We have to bear in mind that while considering being as one or manifold, identical or distinct, we are thinking of it in its static mode, as an object of abstract thought, not in its dynamic and kinetic mode as actually existing in space and time, and subject to change. It is the identity of being with itself when considered in this static, unchanging condition, that is embodied in the logical Principle of Identity. In order, therefore, that this principle may find its application to being or reality as subject to actual change—and this is the state in which de facto reality is presented to us as an immediate datum of experience—we must seize upon the changing reality and think of it in an indivisible instant apart from the change to which it is actually subject; only thus does the Principle of Identity apply to it—as being, not as becoming, not in fieri, but in facto esse. The Principle of Identity, which applies to all real being, whether possible or actual, tells us simply that “a thing is what it is”. But for the understanding of actual being as subject to real change we must supplement the Principle of Identity by another principle which tells us that such an actual being not only is actually what it is (Principle of Identity), but also that it is potentially something other than what it actually is, that it is potentially what it can become actually (Ch. ii.).
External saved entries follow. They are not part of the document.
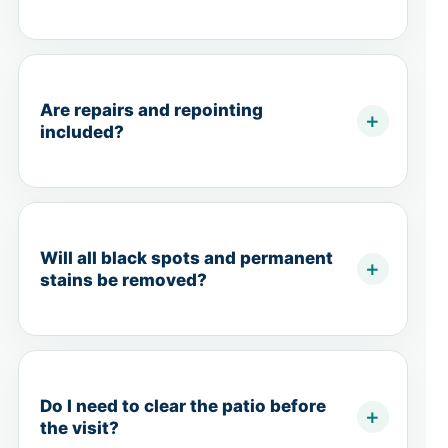
Are repairs and repointing
included?
Will all black spots and permanent
stains be removed?
Do I need to clear the patio before
the visit?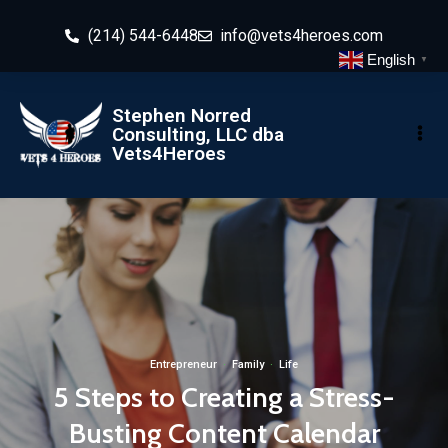
(214) 544-6448
info@vets4heroes.com
English
▼
Stephen Norred
Consulting, LLC dba
Vets4Heroes
Entrepreneur
·
Family
·
Life
5 Steps to Creating a Stress-
Busting Content Calendar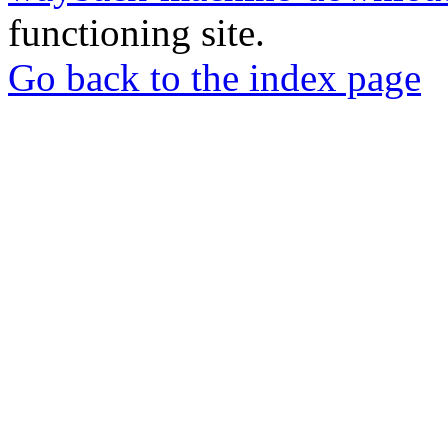
functioning site.
Go back to the index page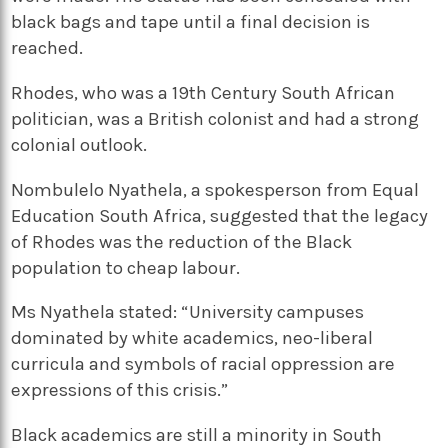
black bags and tape until a final decision is
reached.
Rhodes, who was a 19th Century South African
politician, was a British colonist and had a strong
colonial outlook.
Nombulelo Nyathela, a spokesperson from Equal
Education South Africa, suggested that the legacy
of Rhodes was the reduction of the Black
population to cheap labour.
Ms Nyathela stated: “University campuses
dominated by white academics, neo-liberal
curricula and symbols of racial oppression are
expressions of this crisis.”
Black academics are still a minority in South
We have seen that, since change is not continuous annihilation and creation, the changing being must in some real and true sense persist throughout the process of change. It is from [pg 139] experience of change we derive our notion of time-duration; and the concept of permanence or stability throughout change gives us the notion of a real sameness or abiding self-identity which is compatible with real change. But a being which persists in existence is identical with itself throughout its duration only in so far forth as it has not changed. Only the Necessary Being, whose duration is absolutely exempt from all change, is absolutely or metaphysically identical with Himself: His duration is eternity—which is one perpetual, unchanging now. A being which persists unchanged in its essence or nature, which is exempt from substantial change, but which is subject to accidental change, to a succession of accidental qualities such as vital actions—such a being is said to retain its physical identity with itself throughout those changes. Such, for instance, is the identity of the human soul with itself, or of any individual living thing during its life, or even of an inorganic material substance as long as it escapes substantial change. Finally, the persisting identity of a collection of beings, united by some moral bond so as to form a moral unit, is spoken of as moral identity as long as the bond remains, even though the constituent members may be constantly disappearing to be replaced by others: as in a nation, a religious society, a legal corporation, etc.